Por Ana Wainer
Um nó, em todos nós, acompanhando de longe uma região em Minas Gerais que sumiu do mapa da noite para o dia, um rio sendo lentamente envenenado naquela semana de insatisfação com os rumos da humanidade. Diante do caos político do Brasil, dos atentados em Paris e Damasco, de absurdos passando como lei no Congresso, ir para Mariana ajudar, registrar, era algo tangível. Um café aqui, um papo ali, mensagens trocadas, um carro emprestado e se juntou uma improvável, mas potente, turma: eu, o artista plástico Gian Spina e três fotógrafos documentais: Aline Lata, Helena Wolfenson e Paulo Bessa.

Chegamos em Mariana depois de um dia inteiro de estrada debaixo de chuva, na expectativa de encontrar uma cidade mobilizada com o desastre ambiental que havia acontecido fazia 15 dias. Confusos, não sabíamos para onde ir, demoramos a entender qual a direção. Aos poucos, a vista foi se acostumando. Nas conversas com os locais, e com os dias, numa mistura de voluntários e documentaristas, conseguimos ter uma ideia melhor do que se passava – mas ainda há muita coisa no escuro.

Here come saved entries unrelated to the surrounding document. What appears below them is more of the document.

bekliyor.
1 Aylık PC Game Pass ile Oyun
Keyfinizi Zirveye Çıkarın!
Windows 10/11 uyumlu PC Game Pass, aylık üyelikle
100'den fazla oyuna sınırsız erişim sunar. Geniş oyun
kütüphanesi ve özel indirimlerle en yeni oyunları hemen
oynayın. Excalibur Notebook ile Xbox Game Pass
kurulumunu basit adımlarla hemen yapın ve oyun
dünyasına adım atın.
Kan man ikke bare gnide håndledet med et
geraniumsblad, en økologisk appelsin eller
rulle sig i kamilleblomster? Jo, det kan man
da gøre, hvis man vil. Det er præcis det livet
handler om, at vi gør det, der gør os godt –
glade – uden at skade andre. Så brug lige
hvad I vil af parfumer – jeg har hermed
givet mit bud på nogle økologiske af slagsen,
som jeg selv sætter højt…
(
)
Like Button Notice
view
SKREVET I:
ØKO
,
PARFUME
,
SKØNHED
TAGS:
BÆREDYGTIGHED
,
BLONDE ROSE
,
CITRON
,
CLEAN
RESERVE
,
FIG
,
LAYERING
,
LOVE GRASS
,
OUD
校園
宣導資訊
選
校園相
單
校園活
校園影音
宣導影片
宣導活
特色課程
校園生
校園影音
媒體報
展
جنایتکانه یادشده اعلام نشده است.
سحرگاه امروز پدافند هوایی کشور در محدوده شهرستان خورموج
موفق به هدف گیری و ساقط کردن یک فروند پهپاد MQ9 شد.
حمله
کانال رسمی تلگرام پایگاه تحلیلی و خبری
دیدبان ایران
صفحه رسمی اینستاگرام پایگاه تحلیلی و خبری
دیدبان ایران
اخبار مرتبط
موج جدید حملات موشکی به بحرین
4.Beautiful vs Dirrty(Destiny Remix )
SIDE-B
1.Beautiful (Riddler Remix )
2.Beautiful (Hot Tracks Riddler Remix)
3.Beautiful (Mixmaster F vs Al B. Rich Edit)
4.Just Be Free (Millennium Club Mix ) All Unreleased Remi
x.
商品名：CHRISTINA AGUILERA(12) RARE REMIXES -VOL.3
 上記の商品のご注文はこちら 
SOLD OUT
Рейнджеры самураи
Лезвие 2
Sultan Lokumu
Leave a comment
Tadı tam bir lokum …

Ver com os próprios olhos a imensidão e o silêncio da lama. O silêncio do tempo que parou para os subdistritos afetados. Silêncio das casas destruídas, das vidas que foram deixadas, o silêncio das autoridades locais e do poder público, o silêncio da lama supostamente estável, o silêncio do cheiro azedo da lama com seus corpos e roupas soterrados: todas as coisas de vidas inteiras fedem aqui. O silencio da Samarco, que, salvo uma placa na estrada indicando sua sede e uma meia dúzia de bandeiras a meio pau, não aparece em nenhum outro lugar; silêncio dos animais que ficaram à deriva e das pessoas meio presas, meio alojadas nos hotéis de Mariana com medo de perder o que já não tinham mais. Silêncio do medo de perder o pouco fornecido pela Samarco para abrigar e alimentar quem viu uma vida de sonho realizado ser levada pela lama tóxica.

Desde então, tenho pensado muito nas Gerais. Essa estrada real que pegamos todos os dias, por vezes diversas, nas idas e vindas aos locais afetados, essas curvas da estrada e uma paisagem que foi pintada de vermelho pela mineração, uma placa indicando a terra de Carlos Drummond de Andrade, outras que sinalizam a venda de queijos e cachaça, o sobe e desce dos morros. Sempre me voltava às Gerais de Guimarães Rosa. A travessia pelo Gualaxo do Norte – descalço – para chegar do outro lado de Paracatu de Baixo; o mar de lama que se vê do alto da montanha olhando para Bento Rodrigues: Tudo Tanto.

É muito intensa a sensação de impotência diante de um desastre desses. De ver uma vaca atolada há dias e não ter os meios de resgatá-la, o feliz rabo do cachorro ao ver seu dono e a frustração de ambos ao lembrarem que não há mais a casinha e que o canil, assim como o hotel, são, simultaneamente, prisões e soluções. Ver a força humana se cansar, a falta de carro apropriado, os veterinários, os motoristas, todos trabalhando de graça. Entre todas as impotências, a de ver um ser humano bêbado de tristeza é talvez das mais fortes. O homem que não conseguia falar pois tinham morrido as suas 64 galinhas; os meninos que passeavam todos os dias pela barragem viam as rachaduras e eram ignorados ao alertar os funcionários da Samarco; o senhor que guardava toda a sua poupança embaixo do colchão de casa – agora também soterrada; a moça que vê o descampado bege e sua égua atolada ao fundo, não faz nada, não pode fazer nada.

Meios de comunicação dando toda a atenção ao meio ambiente, esquecendo do meio humano, afetado, catapultado como pinos de boliche.As pessoas daquela região, assim como os animais, parecem não merecer a dita atenção: não se pode exportá-los, não virarão latarias de automóveis anglo-australianos, as cifras aqui são de outra ordem – não se trata de materiais capitalizá- veis. Neste momento em que há tantas questões mal resolvidas – o aborto criminalizado, os jovens negros espancados, as escolas fechadas e um ladrão visto como herói, a lama, o silêncio e o silêncio da lama nas pessoas persistem por todas essas Gerais.